Developing the Color Coding of a Patient's Cancer and Immunesystem

Christian Blank

Opgehaald

415
0% bereikt van mijn streefbedrag € 100.000

What if there was a menu, a system, an algorithm that works for cancer. A predictable analysis to tailor treatment to personal fitness, tumor marks and physical endurance. A code that suits every patient and fits the way they want to walk the line of their disease, and their line of life.

We believe there is one – it could save many lives, and even more life disruptions. And we are close. We just need to map tumor type against immune system response, to crack the code.
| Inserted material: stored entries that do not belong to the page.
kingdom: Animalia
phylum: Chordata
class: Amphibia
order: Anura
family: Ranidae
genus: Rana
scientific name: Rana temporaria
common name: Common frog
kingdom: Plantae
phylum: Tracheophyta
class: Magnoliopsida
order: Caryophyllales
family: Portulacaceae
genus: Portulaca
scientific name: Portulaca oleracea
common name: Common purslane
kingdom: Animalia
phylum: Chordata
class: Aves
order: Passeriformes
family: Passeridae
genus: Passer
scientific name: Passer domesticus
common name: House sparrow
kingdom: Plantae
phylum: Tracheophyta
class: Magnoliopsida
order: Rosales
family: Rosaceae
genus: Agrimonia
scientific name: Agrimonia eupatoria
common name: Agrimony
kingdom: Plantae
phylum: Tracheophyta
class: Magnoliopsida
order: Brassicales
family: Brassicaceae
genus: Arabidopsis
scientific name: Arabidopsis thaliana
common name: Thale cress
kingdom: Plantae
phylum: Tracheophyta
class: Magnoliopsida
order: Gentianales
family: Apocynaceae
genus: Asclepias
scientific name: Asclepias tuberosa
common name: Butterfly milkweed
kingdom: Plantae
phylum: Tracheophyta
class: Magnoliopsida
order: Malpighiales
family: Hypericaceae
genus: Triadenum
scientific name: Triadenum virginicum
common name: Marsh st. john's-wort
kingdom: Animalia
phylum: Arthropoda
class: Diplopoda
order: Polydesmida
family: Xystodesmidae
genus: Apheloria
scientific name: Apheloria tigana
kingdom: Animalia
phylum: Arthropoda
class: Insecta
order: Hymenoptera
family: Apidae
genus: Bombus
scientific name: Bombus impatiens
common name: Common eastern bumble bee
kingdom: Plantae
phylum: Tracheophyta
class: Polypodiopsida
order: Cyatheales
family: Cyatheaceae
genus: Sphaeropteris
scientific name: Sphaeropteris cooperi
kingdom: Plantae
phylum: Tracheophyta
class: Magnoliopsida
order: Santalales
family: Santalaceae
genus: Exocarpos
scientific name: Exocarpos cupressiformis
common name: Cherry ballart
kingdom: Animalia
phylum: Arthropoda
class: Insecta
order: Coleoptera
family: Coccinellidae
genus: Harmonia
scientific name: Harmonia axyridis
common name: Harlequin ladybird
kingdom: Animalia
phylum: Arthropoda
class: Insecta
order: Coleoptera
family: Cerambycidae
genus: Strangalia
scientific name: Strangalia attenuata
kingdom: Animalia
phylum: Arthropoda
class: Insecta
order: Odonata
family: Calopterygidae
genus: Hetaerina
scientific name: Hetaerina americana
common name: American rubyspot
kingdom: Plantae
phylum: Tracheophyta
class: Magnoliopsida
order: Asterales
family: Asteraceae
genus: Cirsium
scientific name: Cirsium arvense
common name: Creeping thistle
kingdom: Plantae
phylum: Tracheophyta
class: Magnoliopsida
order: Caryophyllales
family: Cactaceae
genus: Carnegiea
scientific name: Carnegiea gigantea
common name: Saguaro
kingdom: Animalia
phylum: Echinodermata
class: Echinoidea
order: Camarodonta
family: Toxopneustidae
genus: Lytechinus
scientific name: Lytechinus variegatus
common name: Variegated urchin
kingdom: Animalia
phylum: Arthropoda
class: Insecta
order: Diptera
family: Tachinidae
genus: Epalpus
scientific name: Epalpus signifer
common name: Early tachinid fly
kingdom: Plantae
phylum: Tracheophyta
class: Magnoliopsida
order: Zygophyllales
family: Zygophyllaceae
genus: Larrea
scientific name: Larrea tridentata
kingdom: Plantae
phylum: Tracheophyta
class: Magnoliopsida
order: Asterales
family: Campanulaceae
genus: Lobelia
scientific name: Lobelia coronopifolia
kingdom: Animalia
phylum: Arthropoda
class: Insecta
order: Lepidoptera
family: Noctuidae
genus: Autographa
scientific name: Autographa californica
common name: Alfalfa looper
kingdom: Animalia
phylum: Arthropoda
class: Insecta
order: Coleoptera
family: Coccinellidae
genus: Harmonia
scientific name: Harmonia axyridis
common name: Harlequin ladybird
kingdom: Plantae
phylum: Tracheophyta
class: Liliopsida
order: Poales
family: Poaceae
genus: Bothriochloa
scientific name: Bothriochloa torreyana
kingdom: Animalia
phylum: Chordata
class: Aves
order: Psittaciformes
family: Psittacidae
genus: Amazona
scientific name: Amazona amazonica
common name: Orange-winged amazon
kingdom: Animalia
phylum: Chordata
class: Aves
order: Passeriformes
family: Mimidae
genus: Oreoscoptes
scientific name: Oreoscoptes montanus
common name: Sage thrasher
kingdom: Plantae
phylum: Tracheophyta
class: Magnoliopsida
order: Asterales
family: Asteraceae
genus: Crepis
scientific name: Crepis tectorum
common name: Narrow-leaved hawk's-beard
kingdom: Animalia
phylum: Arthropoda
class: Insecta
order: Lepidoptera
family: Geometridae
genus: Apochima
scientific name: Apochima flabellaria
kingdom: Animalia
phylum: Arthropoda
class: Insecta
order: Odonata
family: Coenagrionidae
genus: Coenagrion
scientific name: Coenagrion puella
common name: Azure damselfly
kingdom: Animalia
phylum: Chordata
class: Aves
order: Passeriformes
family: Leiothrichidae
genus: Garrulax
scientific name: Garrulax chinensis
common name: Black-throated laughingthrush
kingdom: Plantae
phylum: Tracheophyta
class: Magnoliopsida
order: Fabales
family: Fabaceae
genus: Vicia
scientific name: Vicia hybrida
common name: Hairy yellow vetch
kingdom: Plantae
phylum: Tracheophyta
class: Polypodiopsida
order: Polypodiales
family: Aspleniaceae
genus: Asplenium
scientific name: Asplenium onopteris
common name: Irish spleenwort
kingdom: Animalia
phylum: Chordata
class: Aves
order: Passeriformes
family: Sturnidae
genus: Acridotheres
This new approach in cancer immunotherapy is called color coding, based on the danger model, with the ultimate goal of individual therapy for everyone.

It is our mission to reduce cancer to a treatable disease; a short life event, at early stage, to increase overall survival and life reintegration of patients, versus life-disrupting therapies.

Our research has learned that cancer immunotherapy works best when given in early stages of the disease, and even better when given for a six to nine week period upfront surgery (neo-adjuvant).

We have already shown that personalisation of neo-adjuvant immunotherapy, based on complex gene analyses, allows to accommodate the scheme of cancer therapy and surgery to individual patient needs.

Our new project now aims to characterise the patient‘s autoimmune status, by high-volume chip analysis with 22.000 proteins!
By this way we hope to predict the chance on toxic side effects from immunotherapy, even before starting treatment. By mapping the characteristics of 100 patients treated with neo-adjuvant immunotherapy to their individual outcomes and the individual toxicity they experienced, we plan to crack the code for future treatments.

Balancing the chance for autoimmune reactions (high/low) with tumor inflammation (hot/cold) along a simple color scheme, actually a heatmap, will indicate a menu for treatment. This way, we are basically color coding the individual patient’s cancer.

If successful, the research outcome will allow us to better advice patients their therapy to go for. This 360-degree characterization of individual patients' immune response and toxicity will bring us at the frontline of medicine; personal cancer therapy along the color coding of individual patient’s tumor/immune system. We believe that this approach will bring personal cancer therapy to a next level – besides saving lives, it is also saving survivors from a disrupted life.